Милая
10 июня 2016 г. в 09:32
Отчего-то этой ночью Вольхе очень плохо спалось. Точнее, не спалось совсем: за семь часов бессмысленного лежания в кровати во сне она провела целых три, с интервалом в один. Потому с самого момента пробуждения, если сей акт (который больше на изгнание демона похож был) можно так назвать, травница ходила сонная и рассеянная.
Вот и сейчас чай мимо чашки пролила, посмотрела пару секунд мутным взглядом на небольшую лужицу и вздохнула, отправившись за тряпочкой.
Назвать такое утро добрым язык не поворачивался.
Однако именно это и объявил Румпельштильцхен, резво сбежавший по лестнице:
— Доброе утро! Ну, как нам спалось?
Судя по блеску в тёмно-янтарных глазах, настроение у Румпельштильцхена было вполне недурное.
— А нам спалось? — хмуро пробубнила Вольха себе под нос, протерев стол и наполнив наконец чашку. На этот раз благополучно, ничего не пролила, и опустилась на стул: медленно и аккуратно, чтобы не перегнуться и не сползти с другой стороны. Ибо встать её тогда уже никто не заставит.
Румпельштильцхен хмыкнул, наблюдая за ней, и пододвинул к себе свою чашку.
— Нам зелье варилось!
— Ну ты хоть причину знаешь! — страдальческим тоном ответила травница и ткнулась лбом себе в локоть, который предварительно поместила на стол. Что там с чаем было?.. Ах, да. Пить.
Вольха выглянула из-за руки, приподняв голову, и опустила обратно, при этом отодвигая чашку в сторону. Ну его, чай этот. Наверняка невкусный.
— Такое чувство, что это последний день в моей жизни…
— Боюсь, с этим чувством тебе придётся распрощаться и дожить до завтра, — ухмыльнулся Румпельштильцхен, переместившись поближе и убирая ей за ухо прядь волос. — Потому как завтра день рождения Генри, и, как это ни странно, нас пригласили. Подозреваю, по настоянию самого Генри.
— Он что, не мог родиться на пару дней раньше? — улыбка всё-таки проскочила через плотную маску сонливости на её лице, когда Румпель приблизился. — Или позже, когда я высплюсь, м? У меня имеются опасения, что завтра я буду в том же состоянии. Вряд ли Генри мечтает увидеть мою сонную физиономию с беспорядком на голове.
— Эмма через хрустальный шар передала, что Генри будет рад видеть свою будущую бабушку, — вот теперь Румпельштильцхен откровенно смеялся, — как я полагаю, даже в таком состоянии.
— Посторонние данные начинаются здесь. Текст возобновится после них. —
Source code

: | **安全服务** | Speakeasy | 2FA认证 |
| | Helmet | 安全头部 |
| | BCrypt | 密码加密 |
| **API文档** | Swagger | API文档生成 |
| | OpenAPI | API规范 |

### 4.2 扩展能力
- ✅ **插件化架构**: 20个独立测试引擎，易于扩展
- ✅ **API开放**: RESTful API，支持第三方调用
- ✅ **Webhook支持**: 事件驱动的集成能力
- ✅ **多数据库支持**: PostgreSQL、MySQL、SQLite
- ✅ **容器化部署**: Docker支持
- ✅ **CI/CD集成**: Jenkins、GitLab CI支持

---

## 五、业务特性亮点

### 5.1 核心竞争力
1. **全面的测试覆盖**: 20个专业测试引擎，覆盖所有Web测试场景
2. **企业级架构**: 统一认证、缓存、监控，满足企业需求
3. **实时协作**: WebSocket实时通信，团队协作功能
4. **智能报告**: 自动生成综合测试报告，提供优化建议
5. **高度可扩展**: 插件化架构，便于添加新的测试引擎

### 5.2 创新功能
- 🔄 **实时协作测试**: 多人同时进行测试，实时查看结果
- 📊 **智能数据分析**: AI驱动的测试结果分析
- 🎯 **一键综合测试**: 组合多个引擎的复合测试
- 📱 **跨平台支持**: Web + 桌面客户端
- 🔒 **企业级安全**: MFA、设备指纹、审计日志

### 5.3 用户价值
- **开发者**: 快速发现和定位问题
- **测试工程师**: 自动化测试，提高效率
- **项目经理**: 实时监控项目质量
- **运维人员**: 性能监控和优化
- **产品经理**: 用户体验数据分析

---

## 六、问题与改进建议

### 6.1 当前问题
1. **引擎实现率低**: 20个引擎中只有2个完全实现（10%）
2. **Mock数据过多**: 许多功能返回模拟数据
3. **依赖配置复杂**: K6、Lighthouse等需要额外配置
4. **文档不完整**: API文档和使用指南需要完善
Но почему ты плохо спишь?
— Будущую кого?! — Вольха мгновенно взбодрилась, судя по тому, как резво она выпрямилась. Последний вопрос она попросту проигнорировала, только поглядела на Румпеля с выражением на лице, твердящим что-то вроде: «Не говори, я сама додумаюсь». И догадалась же. — Надо будет попросить его не называть меня так. До нервного тика доведёт! Я-то спросонья в замешательстве, когда это я успела бабушкой стать?
— Дедушка и бабушка, — со вкусом проговорил Румпельштильцхен, занявшись второй рыжей прядью и пытаясь её пригладить. — Снова ты скверно причесалась, я так погляжу.
— Ещё не бабушка, — напомнила она, подключаясь к процессу укладки. Сегодня она толком и не пыталась причесаться, ибо в таком состоянии, в котором Вольха ходила этим утром, безопасней было просто пригладить торчащие пряди. Что, впрочем, их численность уменьшило незначительно.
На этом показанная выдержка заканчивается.